Passage shown ->

• • • • • • •

# Scottsdale: Villa Mirage or Links



## Dorothy (Apr 22, 2012)

Both have 2bd units avail for time period I'm interested in.  Traveling as 2 couples. Which would you choose and why.  None of us golf, but like to swim. Any fees different from one to the other?   i.e. Internet charges/wifi available, etc.      

Also which buildings or units to be close to pool.


----------



## zinger1457 (Apr 22, 2012)

I've stayed in both places but only in the 1BR.  They are both Diamond Resorts and charge for internet ($7/day or $30/week), it's through ATT so if you already have a wi-fi account with them you could probably avoid the charges.  Didn't really feel there was much difference between the two.  The Links is closer to Scottsdale airport flight path but I never found the noise to be an issue inside the units, you will get some of the noise if out by the pool.  The Links appears to be converted apartment units, they have huge walkin closets in the bedroom.  The Mirage is more like your traditional timeshare unit, the 2BR appears to be a combination 1BR and studio lookoff.  The Links has a nicer fitness center, if that's important to you, and a new pool/BBQ area.  It's probably the reason I would pick the Links if cost and availability are the same.  They both will give a hard sell when you checkin to go to a presentation and the presentation itself is a very hard sell.  They usually offer a $100 gift card and a free 2 night stay.


----------



## aandmrun (Apr 22, 2012)

We stayed at the Links in 2009 and found them to be very spacious and comfortable.  We had a 3 bedroom unit and it really is like an apartment. Nice patio, spacious living/dining area and private bedrooms.


----------



## csalter2 (Apr 22, 2012)

• • • • • • •

Direction 1 -> According to the Scottsdale resort thread, what is the daily charge for internet at these resorts?
Direction 2 -> Copy the Scottsdale resort thread word for word from "We stayed at" to "csalter2 (Apr 22, 2012)".
Direction 3 -> Write what comes next in the Scottsdale resort thread, starting right after its final line.
The lines after the Scottsdale resort thread are a separate set of material.

• • • • • • •

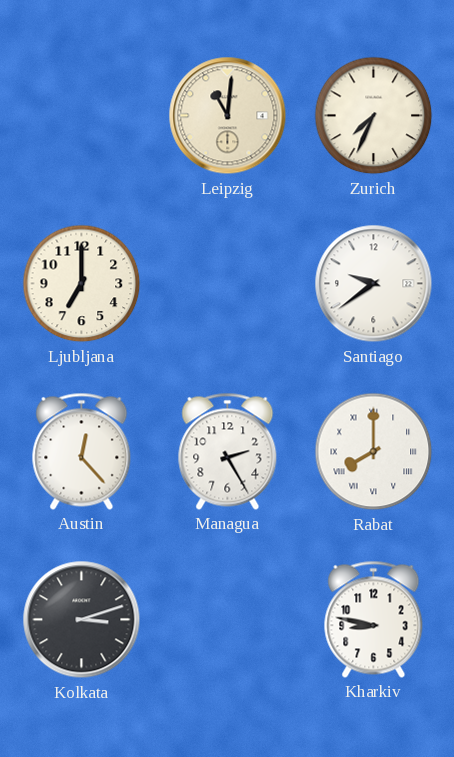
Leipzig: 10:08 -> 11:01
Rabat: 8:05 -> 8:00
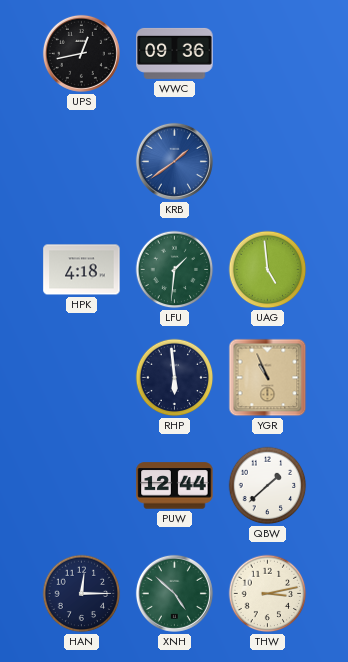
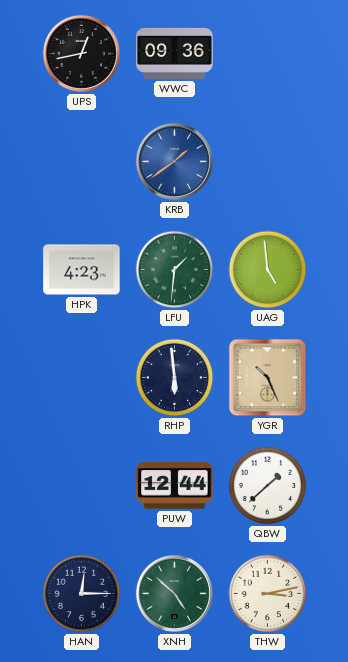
HPK: 4:18 -> 4:23
YGR: 10:56 -> 10:26
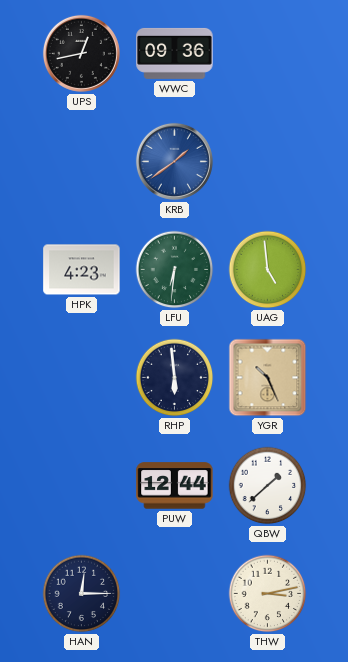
LFU: 1:31 -> 6:31
XNH: 4:52 -> none
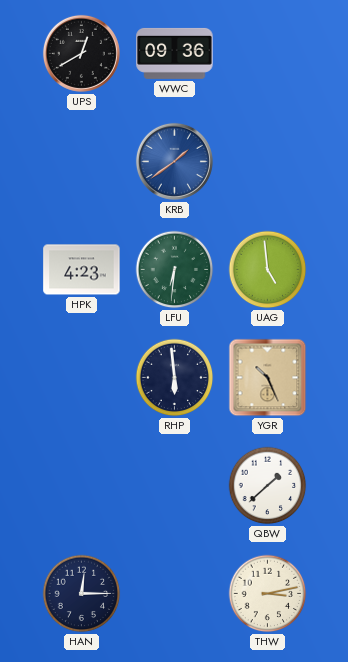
UPS: 12:43 -> 12:40
PUW: 12:44 -> none
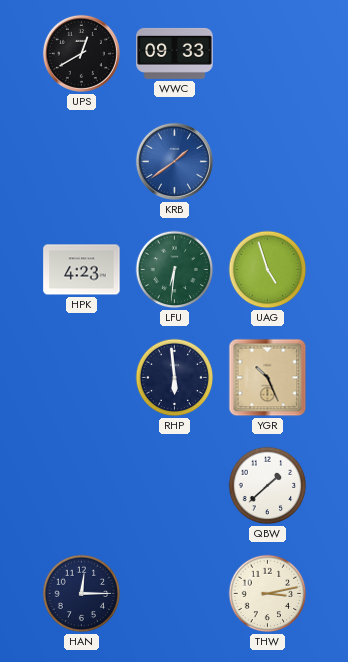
WWC: 09:36 -> 09:33
UAG: 4:59 -> 4:57
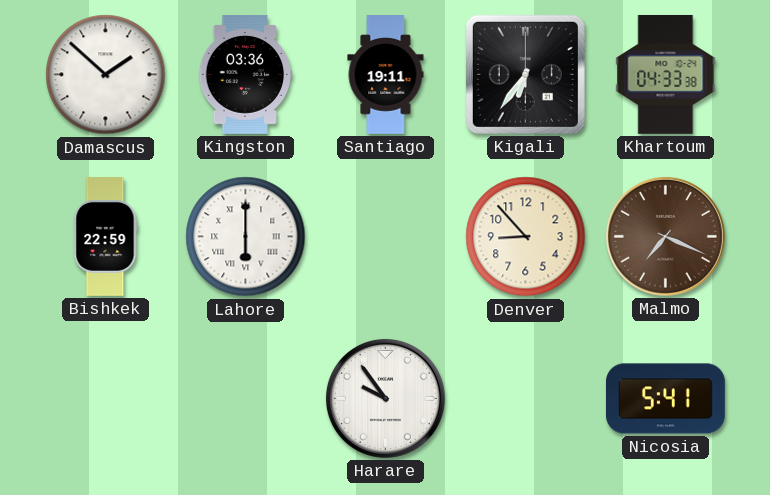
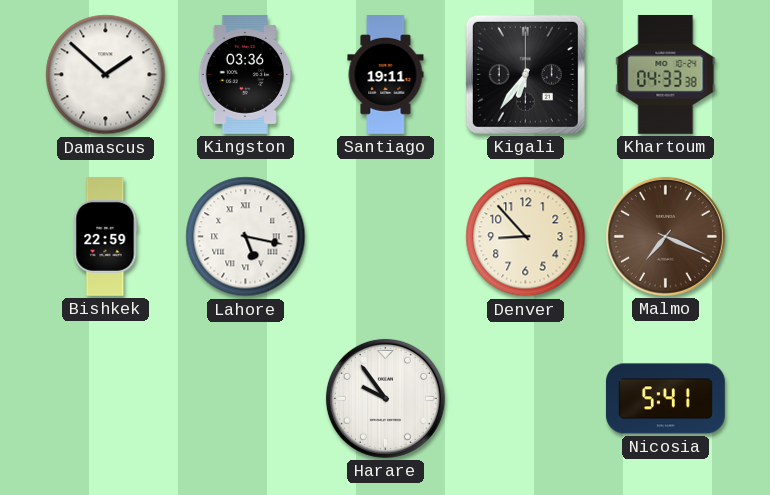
Lahore: 6:00 -> 5:17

• • • • • • •

Right answer 1 -> $7 per day.

Right answer 2 ->
We stayed at the Links in 2009 and found them to be very spacious and comfortable.  We had a 3 bedroom unit and it really is like an apartment. Nice patio, spacious living/dining area and private bedrooms.


----------



## csalter2 (Apr 22, 2012)

Right answer 3 ->
*Both are fine*

I have stayed at both quite a few times. They aren't that far away from each other. The Links are larger and they are really like condos. I have been in the 2 and 3 bedroom units and they are huge. Great for two couples. If you are not really going to be staying at the resort that much for activities, then the Links would be great. 

The Scottsdale Village Mirage is nice too. They have recently upgraded their rooms. They have activities that they do as well but not a lot. I was just there last summer and can't remember if the internet was free or not. This property is also near lots of restaurants and a mall. Actually they both are. 

Can't go wrong with either. However, I like the Village Mirage because it costs less points and when I  have the kids, there are more things for them to do.


----------



## JeffW (Apr 22, 2012)

I stayed at Villa Mirage 2 years ago, I thoroughly enjoyed it.  I drove over to Links and looked at it from the outside, it didn't think it looked as nice.  But I didn't see any interiors, so maybe it's just as nice there.

Jeff


----------



## LynnW (Apr 22, 2012)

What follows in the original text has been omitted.